Caroline, to asnwer your question, I suspect HM will become a topic when my oldest is 6-8. I’m counting on inspiration to guide me as to when the time is right 🙂
As for FHE, well, I’m pretty lazy about FHE, but when I’m on top of it, I go to lds.org, pick a picture of a woman (Miriam, Mary and Martha, Ruth, Emma Smith and Mary Fielding Smith all worked well for us) and paraphrase the written up description. Here’s another FHE that I was particularly proud of, though:
http://clydecurtisfam.blogspot.com/2010/02/black-history-month-easy-family-home.html
But, a HM FHE…that would be so handy!
Yes, I am thinking about the positive aspect of this approach, and hesitating b/c of the negative implications involved. I guess I would clarify and say female=body and male=spirit, and together body and spirit make a soul, something greater than the sum of its parts (outright rejecting that the spirit is greater than the body). But these are just my thought process, not my beliefs.
I’ve been having such a Heavenly Mother awakening lately. So when I noticed the blatant HM omissions in my daughter’s nursery handouts, I edited them. The picture of God on a throne with Jesus standing next to him and all the children standing around: I drew in Heavenly Mother and hung it up on the fridge. The paper necklace that said “Heavenly Father and Jesus Love Me”: I told my daughter in an FHE (we tend to repeat her nursery lessons in FHE) that it said “Heavenly Father and Heavenly Mother and Jesus Love me.”
When she gets scared at night, I tell her that Heavenly Father and Heavenly Mother will protect her. I never really thought about HM much before recently and I don’t claim to be an expert, but my basic goal for my daughter is to get HM into her conscious–you know, put her on the same footing I feel I’m just now finding–and she and I can go from there.
Great post! Thanks!
I think that everyone should love the Madonna like you . Because your notion is perfect .
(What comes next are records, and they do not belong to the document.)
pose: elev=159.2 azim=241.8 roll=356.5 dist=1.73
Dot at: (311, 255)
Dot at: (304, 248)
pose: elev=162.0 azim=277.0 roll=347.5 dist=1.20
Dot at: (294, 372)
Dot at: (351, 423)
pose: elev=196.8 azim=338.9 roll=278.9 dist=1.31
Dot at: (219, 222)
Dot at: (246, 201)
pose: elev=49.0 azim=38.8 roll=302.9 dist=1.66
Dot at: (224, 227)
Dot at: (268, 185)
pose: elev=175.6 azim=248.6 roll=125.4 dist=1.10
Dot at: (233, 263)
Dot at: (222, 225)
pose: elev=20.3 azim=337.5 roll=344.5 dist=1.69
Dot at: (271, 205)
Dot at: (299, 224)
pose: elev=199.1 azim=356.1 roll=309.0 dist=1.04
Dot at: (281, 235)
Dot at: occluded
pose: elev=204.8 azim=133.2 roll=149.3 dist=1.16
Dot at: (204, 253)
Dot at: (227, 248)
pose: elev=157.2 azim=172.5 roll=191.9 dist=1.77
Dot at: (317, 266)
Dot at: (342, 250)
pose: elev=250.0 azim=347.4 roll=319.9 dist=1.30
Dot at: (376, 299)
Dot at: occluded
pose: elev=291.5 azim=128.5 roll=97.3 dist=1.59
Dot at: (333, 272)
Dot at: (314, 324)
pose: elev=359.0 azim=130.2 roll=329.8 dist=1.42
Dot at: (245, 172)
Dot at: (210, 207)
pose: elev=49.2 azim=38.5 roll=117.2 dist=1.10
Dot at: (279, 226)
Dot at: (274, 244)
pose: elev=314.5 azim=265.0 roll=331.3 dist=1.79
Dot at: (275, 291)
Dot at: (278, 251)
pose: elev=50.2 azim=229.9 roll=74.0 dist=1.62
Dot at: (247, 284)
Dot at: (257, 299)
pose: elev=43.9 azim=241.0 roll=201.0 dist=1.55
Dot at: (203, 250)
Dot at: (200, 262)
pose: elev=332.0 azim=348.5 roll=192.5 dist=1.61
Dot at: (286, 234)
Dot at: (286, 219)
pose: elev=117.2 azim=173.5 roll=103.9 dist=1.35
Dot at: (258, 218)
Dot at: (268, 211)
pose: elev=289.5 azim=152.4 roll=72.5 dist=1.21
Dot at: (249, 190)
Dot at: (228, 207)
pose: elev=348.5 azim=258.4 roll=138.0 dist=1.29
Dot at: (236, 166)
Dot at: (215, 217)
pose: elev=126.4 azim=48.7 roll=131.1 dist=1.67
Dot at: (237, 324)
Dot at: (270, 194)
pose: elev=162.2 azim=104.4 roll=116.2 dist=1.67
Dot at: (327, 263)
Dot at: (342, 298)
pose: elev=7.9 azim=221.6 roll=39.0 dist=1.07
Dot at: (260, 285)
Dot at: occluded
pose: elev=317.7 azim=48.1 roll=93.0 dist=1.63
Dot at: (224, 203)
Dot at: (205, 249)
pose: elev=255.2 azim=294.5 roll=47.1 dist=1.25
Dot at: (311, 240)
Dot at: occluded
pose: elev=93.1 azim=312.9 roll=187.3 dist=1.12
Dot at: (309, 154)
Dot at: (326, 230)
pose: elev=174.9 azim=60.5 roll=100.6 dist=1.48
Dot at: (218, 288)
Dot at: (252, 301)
I love this post!!! Also, Sue Monk Kidd’s “Dance of the Dissident Daughter” is another fantastic work that I recommend to anyone and everyone who is wondering about Heavenly Mother;it’s SMK’s spiritual autobiography of how she integrated HM into her life. Context is a little different, of course, but it is awesome. I went through a horribly dark place post-mission about the lack of HM in my life and culture, etc. It took me two years before I was in a good place again, and a lot of it was because I chose to integrate HM into my spiritual practice and to heck with what others thought about it. I’m so glad there are others going through the same thing (hopefully not the dark-place part, just the HM part) because it is when we as a people and culture are willing and able to change that change overall happens. I like to read Rev. 12 in this context; hopefully no one finds that too blasphemous. Thanks again for an amazing post and heartfelt comments!
Glad it resonated with you, KRM! Feel free to submit a guest post if you have things you’d like to discuss about HM.